# Lavender question



## smgorsch (May 22, 2008)

After spending many a summer in Provence & greatly enjoying the local Lavender honey, we planted a few rows of Lavender adjacent to my 3 hives. For the past 2 years, however, my honey bees have completely avoided the Lavender (which is, however, covered daily by "bumblebees" however).
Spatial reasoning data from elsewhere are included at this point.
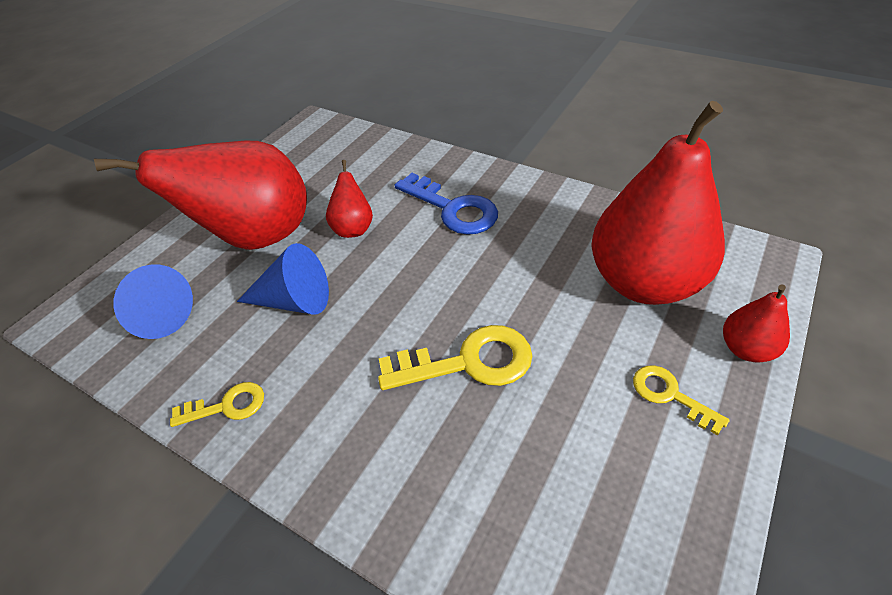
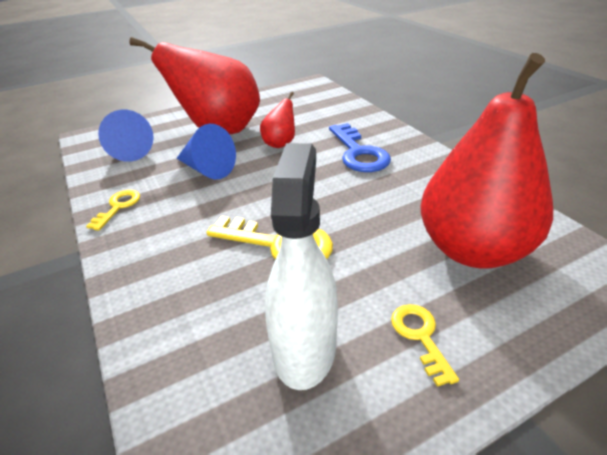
camera: 30 degrees right, 10 degrees down
yellow key [170,382,264,427] -> yellow key turned 90 degrees counterclockwise [86,190,140,231]
red pear [723,284,790,362] -> none
none -> white spray bottle [265,143,338,390]

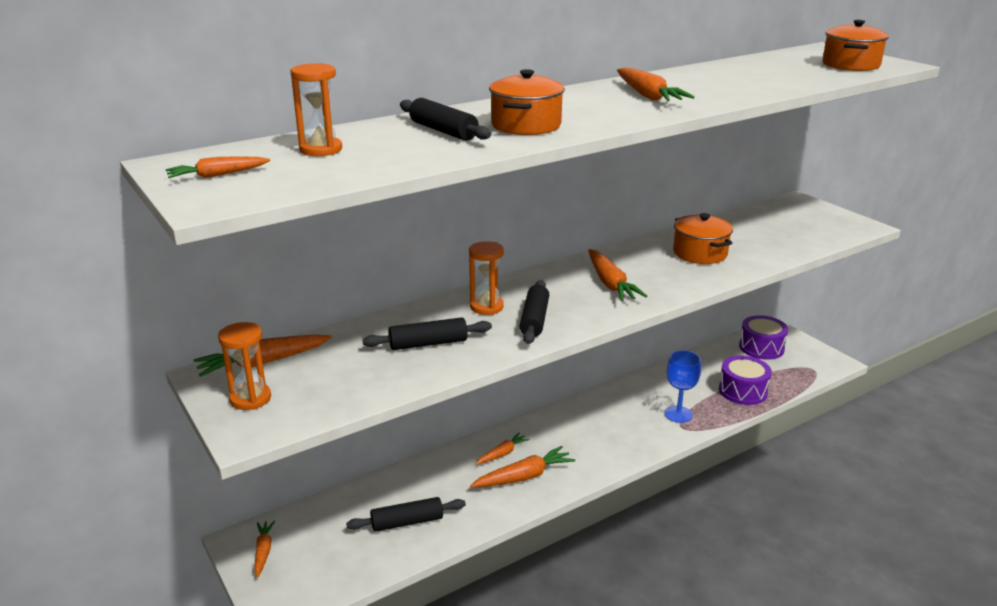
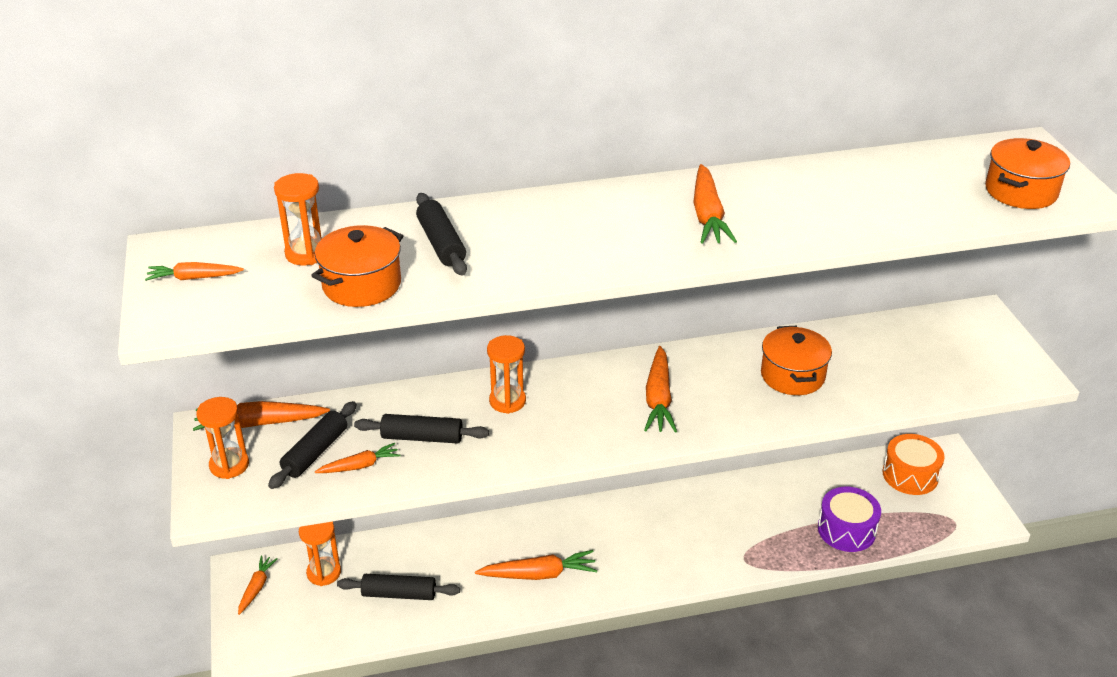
camera: 20 degrees right, 10 degrees up
orange carrot [476,432,530,465] -> orange carrot moved to [315,443,400,473]
orange pot [489,69,565,135] -> orange pot moved to [311,225,403,307]
black rolling pin [520,280,549,344] -> black rolling pin moved to [268,401,357,489]
blue goblet [665,350,701,423] -> none
purple drum [739,315,788,360] -> orange drum [883,434,945,495]
none -> orange hourglass [299,522,341,586]

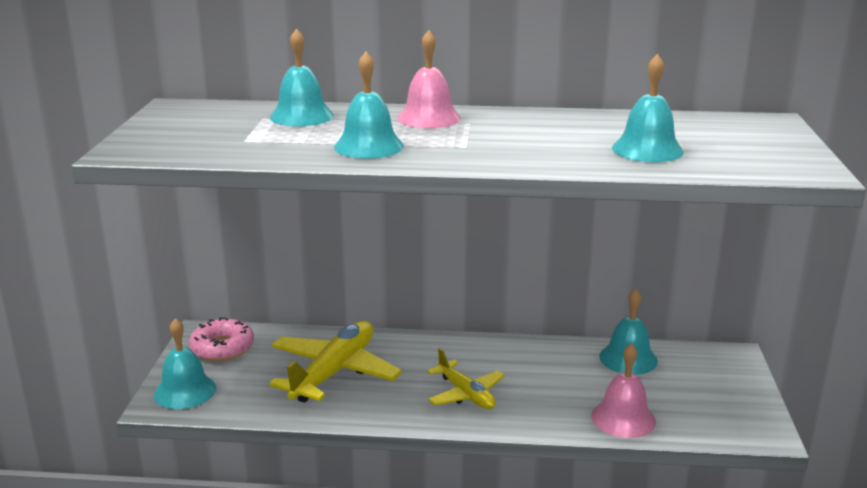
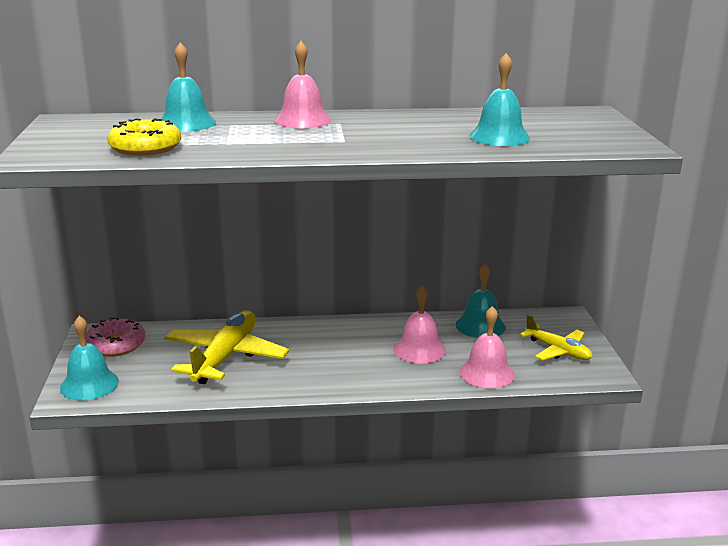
camera: 10 degrees left, 0 degrees up
turquoise bell [334,52,404,159] -> none
yellow plane [427,348,505,409] -> yellow plane moved to [520,314,593,361]
none -> yellow donut [107,118,181,156]
none -> pink bell [393,285,446,364]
I know there are many varieties of Lavender available (I planted a "Provence" Lavender available locally). Is it likley I just picked the wrong varietal? Or, is it possible the honeybees won't compete with the other, larger bees? Possibly something else?

Any thoughts appreciated

THanks

Stefan


----------



## dragonfly (Jun 18, 2002)

I don't know that much about Lavender, but I planted the one that is referred to as "Spanish", and the bees love it. I would have to look it up to see if it is a particular variety, or just a general term for the growth and flower types.:s

It may also be as simple as something else they prefer, blooming during the same period.


----------



## eyearrvee (Jan 21, 2009)

i agree i have both french and spanish lavender. the bees hit em lightly the french slightly more though, then came citrus, now there's privet(yucky honey), and the bees rarely even check on the lavender. the bumblers root through it daily though.


----------



## Nate Ellis (Jun 28, 2008)

Ive got over 250 hardy lavenders and when they're in bloom (now) and its sunny I see honeybees working almost every plant here. I see a similiar amout of bees working the sumac at the same time.


----------



## Oberlinmom (Mar 11, 2009)

I have all sorts of bee friendly plants around my yard, including the clover in the grass. So far what I've noticed is that bees seem to visit plants further from the hives more often than the plants that are near by. Anyone else see this happening? :scratch:


----------



## KQ6AR (May 13, 2008)

I thought I was noticing the same thing. The plants 50' away seem to get more attention.



Oberlinmom said:


> I have all sorts of bee friendly plants around my yard, including the clover in the grass. So far what I've noticed is that bees seem to visit plants further from the hives more often than the plants that are near by. Anyone else see this happening? :scratch:


----------



## Bee Urself (May 20, 2009)

It seems in my garden that the Bumble Bees have no favorites, they love all the lavenders we have out there. My Honey Bees only seem to favor certain ones, and they appear to the be darker blue variety(Grosso, Folgate,Royal Velvet). I also dont see them on any long stemmed variety, or white flowered ones. I plant only English Lavender, as in the long run I want to harvest them for their scent. This year though, my first in beekeeping I am just leaving the flowers for the bees....


----------



## Adrian Quiney WI (Sep 14, 2007)

I think it is very possible that it is not the quality, but the quantity of lavender plants you have. Bumblebees seem to work individually whereas honeybees work in gangs; My understanding is that there has to be a certain mass of flowers all blooming at the same time before an individual bee can go back to the hive and recruit foragers to join her. I seem to remember reading that when planting for bees it is better to plant a block than a row for this reason. Adrian.


----------



## swabby (Jun 6, 2008)

I watched the special on The Educational Channel yesterday about bees in general all over the world. They mentioned Lavender and even showed them in bloom .The wheels went to turning ,as I am gungho at spending money for my bees.
My wife says I am addicted ,I guess she is right.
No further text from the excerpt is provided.